VGGT-SLAM++

arXiv cs.CV / 4/9/2026

📰 NewsSignals & Early TrendsIdeas & Deep AnalysisModels & Research

Key Points

  • The paper introduces VGGT-SLAM++, a complete visual SLAM system that uses geometry-rich outputs from the Visual Geometry Grounded Transformer (VGGT) to improve odometry and mapping performance.
  • Its pipeline combines a transformer-based visual odometry front-end with Sim(3) solving, a DEM-based graph construction module, and a back-end designed to restore high-cadence local bundle adjustment (LBA) for better trajectory stability.
  • VGGT-SLAM++ builds dense planar-canonical digital elevation maps per VGGT submap, patches them, and uses DINOv2 embeddings plus visual place recognition (VPR) to integrate submaps into a covisibility graph.
  • By retrieving spatial neighbors within a covisibility window, it triggers frequent local optimization that substantially reduces short-horizon pose drift and improves graph convergence while keeping memory usage bounded.
  • Experiments on standard SLAM benchmarks report state-of-the-art accuracy, faster convergence, and maintained global consistency using compact DEM tiles and sublinear retrieval.

Abstract

We introduce VGGT-SLAM++, a complete visual SLAM system that leverages the geometry-rich outputs of the Visual Geometry Grounded Transformer (VGGT).

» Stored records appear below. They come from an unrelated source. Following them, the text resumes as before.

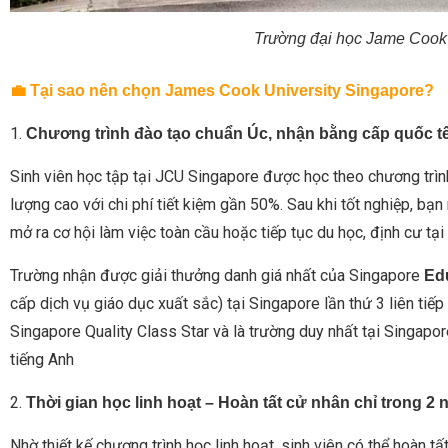
Trường đại học Jame Cook 
💼 Tại sao nên chọn James Cook University Singapore?
1.
Chương trình đào tạo chuẩn Úc, nhận bằng cấp quốc t
Sinh viên học tập tại JCU Singapore được học theo chương trình
lượng cao với chi phí tiết kiệm gần 50%. Sau khi tốt nghiệp, b
mở ra cơ hội làm việc toàn cầu hoặc tiếp tục du học, định cư tại
Trường nhận được giải thưởng danh giá nhất của Singapore
Edu
cấp dịch vụ giáo dục xuất sắc) tại Singapore lần thứ 3 liên ti
Singapore Quality Class Star và là trường duy nhất tại Singa
tiếng Anh
2.
Thời gian học linh hoạt – Hoàn tất cử nhân chỉ trong 2
Nhờ thiết kế chương trình học linh hoạt, sinh viên có thể hoàn t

The system comprises a visual odometry (front-end) fusing the VGGT feed-forward transformer and a Sim(3) solution, a Digital Elevation Map (DEM)-based graph construction module, and a back-end that jointly enable accurate large-scale mapping with bounded memory. While prior transformer-based SLAM pipelines such as VGGT-SLAM rely primarily on sparse loop closures or global Sim(3) manifold constraints - allowing short-horizon pose drift - VGGT-SLAM++ restores high-cadence local bundle adjustment (LBA) through a spatially corrective back-end. For each VGGT submap, we construct a dense planar-canonical DEM, partition it into patches, and compute their DINOv2 embeddings to integrate the submap into a covisibility graph. Spatial neighbors are retrieved using a Visual Place Recognition (VPR) module within the covisibility window, triggering frequent local optimization that stabilizes trajectories. Across standard SLAM benchmarks, VGGT-SLAM++ achieves state-of-the-art accuracy, substantially reducing short-term drift, accelerating graph convergence, and maintaining global consistency with compact DEM tiles and sublinear retrieval.